§ **Request 1**
Rewrite the Move Me Brightly text from "Move Me Brightly is" up to and including "and David Crosby.", putting "LaserDisc" in place of "DVD".
§ **Request 2**
Return every line of the records that contains the string "Vänd".

§ **Text**
"""
Move Me Brightly is a music documentary film.  It contains live performances of Grateful Dead songs from a 2012 concert by Bob Weir and a number of other musicians, called "Move Me Brightly: Celebrating Jerry Garcia's 70th Birthday".  The film also includes interviews with some of the performers, other musicians, and members of the Grateful Dead extended family.  It was released on DVD and Blu-ray in 2013.

Move Me Brightly was directed by Justin Kreutzmann, the son of Grateful Dead drummer Bill Kreutzmann.  Many of the interviews were conducted by Luke Wilson.  The music was produced and mixed by Rick Vargas, with live mixing by Dennis Leonard and audio mastering by David Glasser.  The liner notes for the video were written by Mike Campbell, Benjy Eisen, and David Crosby.

Concert
On August 3, 2012, former Grateful Dead guitarist Bob Weir and a rotating lineup of musicians performed a five-hour concert of Grateful Dead songs at TRI Studios in San Rafael, California.  The show was called "Move Me Brightly: Celebrating Jerry Garcia's 70th Birthday", and took place two days after the 70th anniversary of Garcia's birth.  Many of the songs featured Weir on guitar, Neal Casal (from Ryan Adams & the Cardinals) on guitar, Jeff Chimenti (RatDog, Furthur) on keyboards, Mike Gordon (Phish) on bass, Joe Russo (Phil Lesh and Friends, Furthur) on drums, Donna Jean Godchaux (Grateful Dead) on vocals, and Jon Graboff (Ryan Adams & the Cardinals) on pedal steel guitar.  Also performing at the concert were Phil Lesh, Jim Lauderdale, Harper Simon, Cass McCombs, Sam Cohen, Josh Kaufman, Adam MacDougall, Jason Roberts, Jonathan Wilson, Chris Tomson, Tad Kubler, and Craig Finn.
"""
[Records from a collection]
"""
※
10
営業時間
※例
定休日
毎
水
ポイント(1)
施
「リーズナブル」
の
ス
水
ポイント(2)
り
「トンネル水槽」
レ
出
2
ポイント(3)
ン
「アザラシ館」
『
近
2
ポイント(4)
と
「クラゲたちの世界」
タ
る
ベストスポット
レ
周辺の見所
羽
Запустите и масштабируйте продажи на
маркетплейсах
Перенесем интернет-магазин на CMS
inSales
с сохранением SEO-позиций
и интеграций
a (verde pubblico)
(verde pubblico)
"""
"""
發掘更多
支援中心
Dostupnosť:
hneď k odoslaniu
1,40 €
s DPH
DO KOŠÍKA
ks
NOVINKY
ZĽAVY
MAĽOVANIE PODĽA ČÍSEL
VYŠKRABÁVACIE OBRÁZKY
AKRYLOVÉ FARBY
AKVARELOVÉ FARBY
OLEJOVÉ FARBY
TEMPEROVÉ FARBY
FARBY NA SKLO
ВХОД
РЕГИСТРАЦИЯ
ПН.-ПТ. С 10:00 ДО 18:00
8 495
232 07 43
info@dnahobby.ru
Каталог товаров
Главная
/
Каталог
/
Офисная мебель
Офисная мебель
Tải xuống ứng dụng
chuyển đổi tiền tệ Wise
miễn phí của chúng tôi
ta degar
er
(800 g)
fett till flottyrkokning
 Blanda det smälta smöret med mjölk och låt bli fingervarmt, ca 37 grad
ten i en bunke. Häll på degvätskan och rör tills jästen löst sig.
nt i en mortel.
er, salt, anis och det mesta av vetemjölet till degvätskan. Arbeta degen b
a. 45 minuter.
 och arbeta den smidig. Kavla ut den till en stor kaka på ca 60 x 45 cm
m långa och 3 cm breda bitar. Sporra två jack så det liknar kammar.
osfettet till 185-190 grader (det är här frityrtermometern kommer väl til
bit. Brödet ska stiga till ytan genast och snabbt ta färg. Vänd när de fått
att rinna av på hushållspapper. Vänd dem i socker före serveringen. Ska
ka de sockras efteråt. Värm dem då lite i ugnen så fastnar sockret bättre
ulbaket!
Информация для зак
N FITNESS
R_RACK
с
"""
§ **Reply 1**
Move Me Brightly is a music documentary film.  It contains live performances of Grateful Dead songs from a 2012 concert by Bob Weir and a number of other musicians, called "Move Me Brightly: Celebrating Jerry Garcia's 70th Birthday".  The film also includes interviews with some of the performers, other musicians, and members of the Grateful Dead extended family.  It was released on LaserDisc and Blu-ray in 2013.

Move Me Brightly was directed by Justin Kreutzmann, the son of Grateful Dead drummer Bill Kreutzmann.  Many of the interviews were conducted by Luke Wilson.  The music was produced and mixed by Rick Vargas, with live mixing by Dennis Leonard and audio mastering by David Glasser.  The liner notes for the video were written by Mike Campbell, Benjy Eisen, and David Crosby.

§ **Reply 2**
bit. Brödet ska stiga till ytan genast och snabbt ta färg. Vänd när de fått
att rinna av på hushållspapper. Vänd dem i socker före serveringen. Ska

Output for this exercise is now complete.